Er senkte seine Lider und seine Gedanken schweiften wieder zurück. Mit der linken Hand umfasste er ihr Taschentuch.
„Fang mich, los doch!“ Noch ehe er sich erheben konnte, lief sie in den Schuppen. Er hastete ihr nach und in seinem jugendlichen Liebesrausch trat er fast die morsche Holztür ein. Sie beobachtete, wie er zögernd auf sie zukam. Sie liebte ihn so sehr, diesen Jungen, der noch ganz Kind und doch schon so erwachsen war. Er sollte endlich für immer ihr gehören, für immer, dachte sie und versank in seinen Armen. Seine Haut roch süß, sein Haar nach Puder, sein Körperbau war zart und feingliedrig, eben der Körper eines Dreizehnjährigen. Sie drückte ihn an sich. Die Sechzehnjährige war zu sehr von ihm berauscht, als dass sie Schuld empfinden konnte, zu sehr verliebt in ein Kind. Für ihn war diese harmlose Umarmung mehr Schmerz, als Lust, als ob seine Seele das Unglück nahen sah und versuchen würde diesen Moment mit einer festen Umklammerung für immer festhalten zu können.
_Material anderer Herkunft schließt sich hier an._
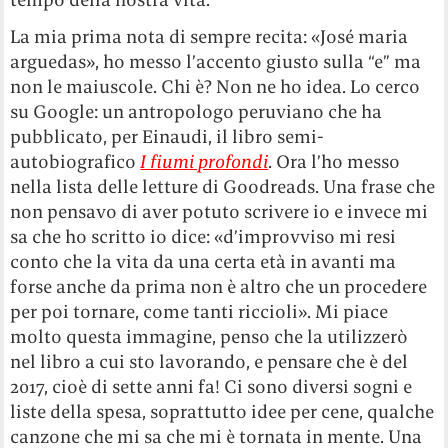
La mia prima nota di sempre recita: «José maria
arguedas», ho messo l’accento giusto sulla “e” ma
non le maiuscole. Chi è? Non ne ho idea. Lo cerco
su Google: un antropologo peruviano che ha
pubblicato, per Einaudi, il libro semi-
autobiografico
I fiumi profondi
. Ora l’ho messo
nella lista delle letture di Goodreads. Una frase che
non pensavo di aver potuto scrivere io e invece mi
sa che ho scritto io dice: «d’improvviso mi resi
conto che la vita da una certa età in avanti ma
forse anche da prima non è altro che un procedere
per poi tornare, come tanti riccioli». Mi piace
molto questa immagine, penso che la utilizzerò
nel libro a cui sto lavorando, e pensare che è del
2017, cioè di sette anni fa! Ci sono diversi sogni e
liste della spesa, soprattutto idee per cene, qualche
canzone che mi sa che mi è tornata in mente. Una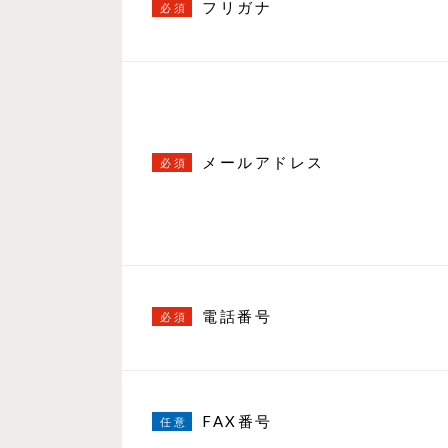
フリガナ
メールアドレス
電話番号
FAX番号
Sanft musste sie ihn wegstoßen.....
Der Glockenschlag der Kirchenuhr riss ihn aus dem Halbschlaf. Es war dreiundzwanzig Uhr.
Mit schwerer Brust legte er ihr Taschentuch aus der Hand, zog seinen Schlafmantel aus und legte sich ins Bett. Sie wäre in diesem Jahr achtundvierzig Jahre alt geworden. Was sind heute drei Jahre gegen damals, dachte er und versank in wirren Träumen.